COUNCIL MEETING MINUTES   -  February 25, 2021

  • Council discussed their response to resident’s concerns such as incorporating N4N comments and enacting the moratorium

  • Goal is for residents to enjoy their homes without being conscripted as STVR police

  • The STVR matter is neither a constitutional nor a property rights issue.

  • Complexity of the issues requires Council to look to emerging practices rather than best practices

  • City is doing its homework which includes examining other cities’ provisions.

  • Council tries to represent all La Quinta residents but on this issue any action will result in unhappy people

  • It was determined that most STVR bookings per year are below the limit of 32 under consideration; 96% of owners have only none property, meaning proposals to limit bookings or permits per owner would not address the problems (Council Minutes February 25, page 8). 

  • Radi stated it is self-evident that non-hosted STVRs are at capacity, even over capacity, and he supports extending the moratorium on new non-hosted STVRs indefinitely which will by attrition reduce the density over time.

  • Fitzpatrick concerned with Radi on discontinuing new non-hosted STVR permits in residential zones.  She noted the city is desperate for affordable housing and non-hosted STVRs are contributing to the decline of housing availability and affordability.

  • Mayor Evans expressed concern over the City’s financial health if a permanent moratorium on non-hosted STVRs is enacted.  She is concerned the number of tourist commercial properties don’t increase to compensate.  She stated the current number of non-hosted STVRs is acceptable.

  • Pena agreed with Mayor Evans and explained his concern that there will be unknown demands on City revenues in the future.

  • Radi noted developers will not build tourist commercial properties while every house in the city can operate as a STVR because it would not be financially viable.

  • Sanchez opposed a permanent moratorium; the changes Council is about to make to ordinance and fees should be given time to work and STVRs have increased home values and will soon reach a point where STVR investors will be price out of the market – the market will correct itself.

  • Mayor Evans prefers not to use the term “indefinite” moratorium because it may not give the city flexibility should it have future need for STVR revenue.

March 2, 2021

  • Council discussed the reasoning for a continued moratorium on new permits being the current saturation exceeding the City’s capacity.

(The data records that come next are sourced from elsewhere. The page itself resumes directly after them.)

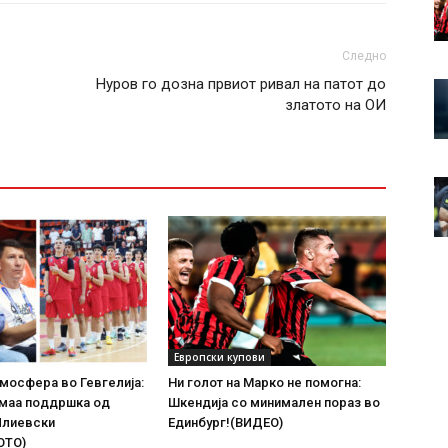
Следно
Нуров го дозна првиот ривал на патот до
златото на ОИ
Европски купови
мосфера во Гевгелија:
Ни голот на Марко не помогна:
имаа поддршка од
Шкендија со минимален пораз во
Илиевски
Единбург!(ВИДЕО)
ОТО)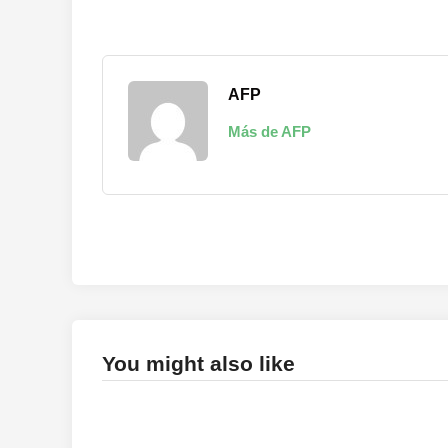
AFP
Más de AFP
You might also like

  • The massive research and input done to improve the program (not quantified in meeting minutes).

  • Numerous changes have been made over the years in response to residents

  • There is difficulty in finding a solution when there are equal number for and against.

  • Although not a primary factor, the Council’s responsibility to safeguard the City’s long-term financial health

  • The goal is consensus among stakeholders so it is prudent to take it slow and address issues bit by bit

  • Council’s commitment to affordable housing is important and understanding that STVRs play some role.